Increase Throughput of Debezium Kafka Connector - sql-server

I have started to use Debezium recently to deal with capture changes data in realtime and sink to the target database.
Instead of Kafka, I use Azure Event Hub with Kafka Connect to connect SQL Server and use confluent JDBC to sink changed data to the target database which is SQL Server.
I understand Debezium does async to have less impact on the performance of the database but is there any way I can increase the throughput of streaming?
Recently, I spin up Event Hub with minimum throughput units is 10 and auto-inflate to 20. So I expect Debezium + Kafka Connect + Event Hubs could stream 10MB - 20MB / second and the egress should be 20 - 40MB / second.
However, the real performance is worst. I manually import 10k of records to the source database which is less than 6MB. So I expect Debezium with sink connector will capture the changes and sink to the target database in a few seconds.
Instead of getting data at one, the sink connector manually updates the data to the target database.
The following is my config. Please let me know if I need to change the configuration to improve performance.

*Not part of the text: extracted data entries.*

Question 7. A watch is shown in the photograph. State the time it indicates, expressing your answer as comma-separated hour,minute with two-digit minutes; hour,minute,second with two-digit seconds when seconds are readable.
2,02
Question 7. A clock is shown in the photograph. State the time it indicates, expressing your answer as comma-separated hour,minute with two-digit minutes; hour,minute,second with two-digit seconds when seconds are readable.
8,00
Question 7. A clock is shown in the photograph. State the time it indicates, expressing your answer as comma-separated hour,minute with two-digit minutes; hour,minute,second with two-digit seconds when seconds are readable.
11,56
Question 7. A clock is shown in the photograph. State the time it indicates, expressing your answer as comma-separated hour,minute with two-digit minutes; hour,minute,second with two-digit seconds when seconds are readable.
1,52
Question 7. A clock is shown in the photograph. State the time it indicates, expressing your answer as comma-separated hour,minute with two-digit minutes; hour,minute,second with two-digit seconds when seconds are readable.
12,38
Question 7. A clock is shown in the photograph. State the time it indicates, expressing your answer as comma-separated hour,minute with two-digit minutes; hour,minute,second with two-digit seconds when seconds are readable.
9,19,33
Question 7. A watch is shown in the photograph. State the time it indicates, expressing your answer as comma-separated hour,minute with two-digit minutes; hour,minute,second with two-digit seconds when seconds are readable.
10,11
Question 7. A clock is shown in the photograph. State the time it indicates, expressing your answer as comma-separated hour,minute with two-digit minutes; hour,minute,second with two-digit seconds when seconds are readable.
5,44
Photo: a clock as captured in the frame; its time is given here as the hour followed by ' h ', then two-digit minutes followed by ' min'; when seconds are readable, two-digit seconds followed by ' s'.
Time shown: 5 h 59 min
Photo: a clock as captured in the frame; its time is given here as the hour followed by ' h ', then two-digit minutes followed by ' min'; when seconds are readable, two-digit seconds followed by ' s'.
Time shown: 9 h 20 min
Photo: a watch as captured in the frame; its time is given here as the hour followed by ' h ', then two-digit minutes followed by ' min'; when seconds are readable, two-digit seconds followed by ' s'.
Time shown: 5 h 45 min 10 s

Any helps would be very much appreciated.
Kafka Connect: Kafk
bootstrap.servers=sqldbcdc.servicebus.windows.net:9093
group.id=connect-cluster-group
# connect internal topic names, auto-created if not exists
config.storage.topic=connect-cluster-configs
offset.storage.topic=connect-cluster-offsets
status.storage.topic=connect-cluster-status
# internal topic replication factors - auto 3x replication in Azure Storage
config.storage.replication.factor=1
offset.storage.replication.factor=1
status.storage.replication.factor=1
rest.advertised.host.name=connect
offset.flush.interval.ms=10000
connections.max.idle.ms=180000
metadata.max.age.ms=180000
auto.register.schemas=false
key.converter=org.apache.kafka.connect.json.JsonConverter
value.converter=org.apache.kafka.connect.json.JsonConverter
internal.key.converter=org.apache.kafka.connect.json.JsonConverter
internal.value.converter=org.apache.kafka.connect.json.JsonConverter
internal.key.converter.schemas.enable=false
internal.value.converter.schemas.enable=false
# required EH Kafka security settings
security.protocol=SASL_SSL
sasl.mechanism=PLAIN
sasl.jaas.config=org.apache.kafka.common.security.plain.PlainLoginModule required username="$ConnectionString" password="Endpoint=sb://sqldbcdc.servicebus.windows.net/;SharedAccessKeyName=RootManageSharedAccessKey;SharedAccessKey=**************************=";
producer.security.protocol=SASL_SSL
producer.sasl.mechanism=PLAIN
producer.sasl.jaas.config=org.apache.kafka.common.security.plain.PlainLoginModule required username="$ConnectionString" password="Endpoint=sb://sqldbcdc.servicebus.windows.net/;SharedAccessKeyName=RootManageSharedAccessKey;SharedAccessKey=**************************=";
consumer.security.protocol=SASL_SSL
consumer.sasl.mechanism=PLAIN
consumer.sasl.jaas.config=org.apache.kafka.common.security.plain.PlainLoginModule required username="$ConnectionString" password="Endpoint=sb://sqldbcdc.servicebus.windows.net/;SharedAccessKeyName=RootManageSharedAccessKey;SharedAccessKey=**************************=";
plugin.path=C:\kafka\libs
SQL Connector:
{
"name": "sql-server-connection",
"config": {
"connector.class": "io.debezium.connector.sqlserver.SqlServerConnector",
"tasks.max": "1",
"database.hostname": "localhost",
"database.port": "1433",
"database.user": "sa",
"database.password": "******",
"database.dbname": "demodb",
"database.server.name": "dbservername",
"table.whitelist": "dbo.portfolios",
"database.history":"io.debezium.relational.history.MemoryDatabaseHistory",
"transforms": "route",
"transforms.route.type": "org.apache.kafka.connect.transforms.RegexRouter",
"transforms.route.regex": "([^.]+)\\.([^.]+)\\.([^.]+)",
"transforms.route.replacement": "$3"
}
}
Sink Connector:
{
"name": "jdbc-sink",
"config":{
"connector.class": "io.confluent.connect.jdbc.JdbcSinkConnector",
"tasks.max": "1",
"topics": "portfolios",
"connection.url": "jdbc:sqlserver://localhost:1433;instance=NEWMSSQLSERVER;databaseName=demodb",
"connection.user":"sa",
"connection.password":"*****",
"batch.size":2000,
"transforms": "unwrap",
"transforms.unwrap.type": "io.debezium.transforms.ExtractNewRecordState",
"transforms.unwrap.drop.tombstones": false,
"transforms.unwrap.delete.handling.mode": "none",
"auto.create": "true",
"insert.mode": "upsert",
"delete.enabled":true,
"pk.fields": "portfolio_id",
"pk.mode": "record_key",
"table.name.format": "replicated_portfolios"
}
}

Related

How do I keep track of progress of a Cloudant replication?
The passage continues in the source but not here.